WHAT THE TASK ASKS: Return, exactly, the line that contains "X19133821Y-50002500D03*" together with all lines after it to the end of the entries, and no further lines.

(DATA SUPPLIED)

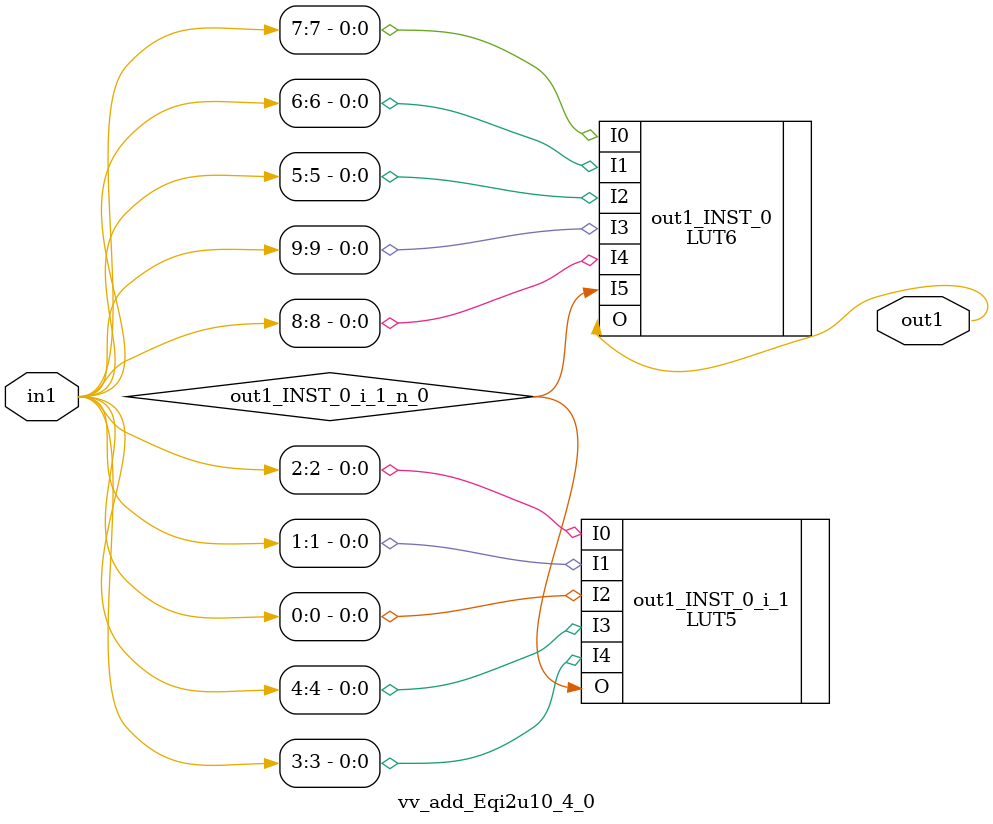
<source format=v>
`timescale 1 ps / 1 ps

(* STRUCTURAL_NETLIST = "yes" *)
module vv_add_Eqi2u10_4_0
   (in1,
    out1);
  input [9:0]in1;
  output out1;

  wire [9:0]in1;
  wire out1;
  wire out1_INST_0_i_1_n_0;

  LUT6 #(
    .INIT(64'h0000000000000001)) 
    out1_INST_0
       (.I0(in1[7]),
        .I1(in1[6]),
        .I2(in1[5]),
        .I3(in1[9]),
        .I4(in1[8]),
        .I5(out1_INST_0_i_1_n_0),
        .O(out1));
  LUT5 #(
    .INIT(32'hFFFFFFFB)) 
    out1_INST_0_i_1
       (.I0(in1[2]),
        .I1(in1[1]),
        .I2(in1[0]),
        .I3(in1[4]),
        .I4(in1[3]),
        .O(out1_INST_0_i_1_n_0));
endmodule


</source>
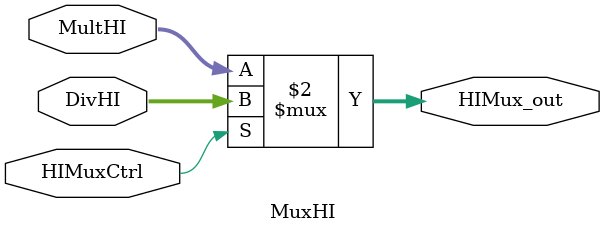
<source format=v>
module MuxHI (
  input wire HIMuxCtrl,
  input wire [31:0] MultHI,
  input wire [31:0] DivHI,
  output reg [31:0] HIMux_out
);

  always @(*) begin
    HIMux_out = (HIMuxCtrl ? DivHI : MultHI);
  end
endmodule

// 0 => MultHI
// 1 => DivHI
</source>
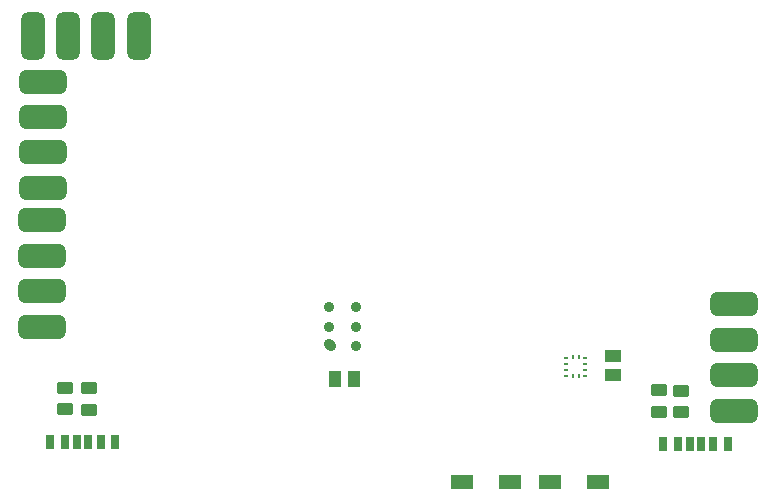
<source format=gtp>
%TF.GenerationSoftware,KiCad,Pcbnew,(6.0.6)*%
%TF.CreationDate,2022-06-29T14:14:22-05:00*%
%TF.ProjectId,FireflyV0,46697265-666c-4795-9630-2e6b69636164,rev?*%
%TF.SameCoordinates,Original*%
%TF.FileFunction,Paste,Top*%
%TF.FilePolarity,Positive*%
%FSLAX46Y46*%
G04 Gerber Fmt 4.6, Leading zero omitted, Abs format (unit mm)*
G04 Created by KiCad (PCBNEW (6.0.6)) date 2022-06-29 14:14:22*
%MOMM*%
%LPD*%
G01*
G04 APERTURE LIST*
G04 Aperture macros list*
%AMRoundRect*
0 Rectangle with rounded corners*
0 $1 Rounding radius*
0 $2 $3 $4 $5 $6 $7 $8 $9 X,Y pos of 4 corners*
0 Add a 4 corners polygon primitive as box body*
4,1,4,$2,$3,$4,$5,$6,$7,$8,$9,$2,$3,0*
0 Add four circle primitives for the rounded corners*
1,1,$1+$1,$2,$3*
1,1,$1+$1,$4,$5*
1,1,$1+$1,$6,$7*
1,1,$1+$1,$8,$9*
0 Add four rect primitives between the rounded corners*
20,1,$1+$1,$2,$3,$4,$5,0*
20,1,$1+$1,$4,$5,$6,$7,0*
20,1,$1+$1,$6,$7,$8,$9,0*
20,1,$1+$1,$8,$9,$2,$3,0*%
%AMHorizOval*
0 Thick line with rounded ends*
0 $1 width*
0 $2 $3 position (X,Y) of the first rounded end (center of the circle)*
0 $4 $5 position (X,Y) of the second rounded end (center of the circle)*
0 Add line between two ends*
20,1,$1,$2,$3,$4,$5,0*
0 Add two circle primitives to create the rounded ends*
1,1,$1,$2,$3*
1,1,$1,$4,$5*%
G04 Aperture macros list end*
%ADD10R,1.840000X1.200000*%
%ADD11RoundRect,0.250000X-0.450000X0.262500X-0.450000X-0.262500X0.450000X-0.262500X0.450000X0.262500X0*%
%ADD12R,0.410000X0.280000*%
%ADD13R,0.280000X0.410000*%
%ADD14R,1.470000X1.020000*%
%ADD15RoundRect,0.500000X-1.500000X-0.500000X1.500000X-0.500000X1.500000X0.500000X-1.500000X0.500000X0*%
%ADD16R,0.700000X1.200000*%
%ADD17R,0.760000X1.200000*%
%ADD18R,0.800000X1.200000*%
%ADD19C,0.910000*%
%ADD20HorizOval,0.910000X-0.070711X0.070711X0.070711X-0.070711X0*%
%ADD21R,1.020000X1.470000*%
%ADD22RoundRect,0.500000X0.500000X-1.500000X0.500000X1.500000X-0.500000X1.500000X-0.500000X-1.500000X0*%
G04 APERTURE END LIST*
D10*
X63265000Y-53350000D03*
X59215000Y-53350000D03*
X55785000Y-53350000D03*
X51735000Y-53350000D03*
D11*
X20140000Y-45410000D03*
X20140000Y-47235000D03*
X18120000Y-45385000D03*
X18120000Y-47210000D03*
X70330000Y-45625000D03*
X70330000Y-47450000D03*
X68420000Y-45600000D03*
X68420000Y-47425000D03*
D12*
X60585000Y-42850000D03*
X60585000Y-43350000D03*
X60585000Y-43850000D03*
X60585000Y-44350000D03*
D13*
X61130000Y-44415000D03*
X61630000Y-44415000D03*
D12*
X62175000Y-44350000D03*
X62175000Y-43850000D03*
X62175000Y-43350000D03*
X62175000Y-42850000D03*
D13*
X61630000Y-42785000D03*
X61130000Y-42785000D03*
D14*
X64550000Y-42700000D03*
X64550000Y-44300000D03*
D15*
X16300000Y-19450000D03*
X16300000Y-22450000D03*
X16300000Y-25450000D03*
X16300000Y-28450000D03*
D16*
X19133821Y-50002500D03*
D17*
X21153821Y-50002500D03*
D18*
X22383821Y-50002500D03*
D16*
X20133821Y-50002500D03*
D17*
X18113821Y-50002500D03*
D18*
X16883821Y-50002500D03*
D16*
X71030000Y-50170000D03*
D17*
X73050000Y-50170000D03*
D18*
X74280000Y-50170000D03*
D16*
X72030000Y-50170000D03*
D17*
X70010000Y-50170000D03*
D18*
X68780000Y-50170000D03*
D19*
X42820000Y-41870000D03*
X42820000Y-40220000D03*
X42820000Y-38570000D03*
X40480000Y-38570000D03*
X40480000Y-40220000D03*
D20*
X40580000Y-41770000D03*
D21*
X41040000Y-44660000D03*
X42640000Y-44660000D03*
D15*
X16210000Y-31210000D03*
X16210000Y-34210000D03*
X16210000Y-37210000D03*
X16210000Y-40210000D03*
D22*
X15400000Y-15560000D03*
X18400000Y-15560000D03*
X21400000Y-15560000D03*
X24400000Y-15560000D03*
D15*
X74820000Y-38310000D03*
X74820000Y-41310000D03*
X74820000Y-44310000D03*
X74820000Y-47310000D03*
M02*

</source>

(End DATA SUPPLIED)

RESPONSE TO THE EXERCISE:
X19133821Y-50002500D03*
D17*
X21153821Y-50002500D03*
D18*
X22383821Y-50002500D03*
D16*
X20133821Y-50002500D03*
D17*
X18113821Y-50002500D03*
D18*
X16883821Y-50002500D03*
D16*
X71030000Y-50170000D03*
D17*
X73050000Y-50170000D03*
D18*
X74280000Y-50170000D03*
D16*
X72030000Y-50170000D03*
D17*
X70010000Y-50170000D03*
D18*
X68780000Y-50170000D03*
D19*
X42820000Y-41870000D03*
X42820000Y-40220000D03*
X42820000Y-38570000D03*
X40480000Y-38570000D03*
X40480000Y-40220000D03*
D20*
X40580000Y-41770000D03*
D21*
X41040000Y-44660000D03*
X42640000Y-44660000D03*
D15*
X16210000Y-31210000D03*
X16210000Y-34210000D03*
X16210000Y-37210000D03*
X16210000Y-40210000D03*
D22*
X15400000Y-15560000D03*
X18400000Y-15560000D03*
X21400000Y-15560000D03*
X24400000Y-15560000D03*
D15*
X74820000Y-38310000D03*
X74820000Y-41310000D03*
X74820000Y-44310000D03*
X74820000Y-47310000D03*
M02*

</source>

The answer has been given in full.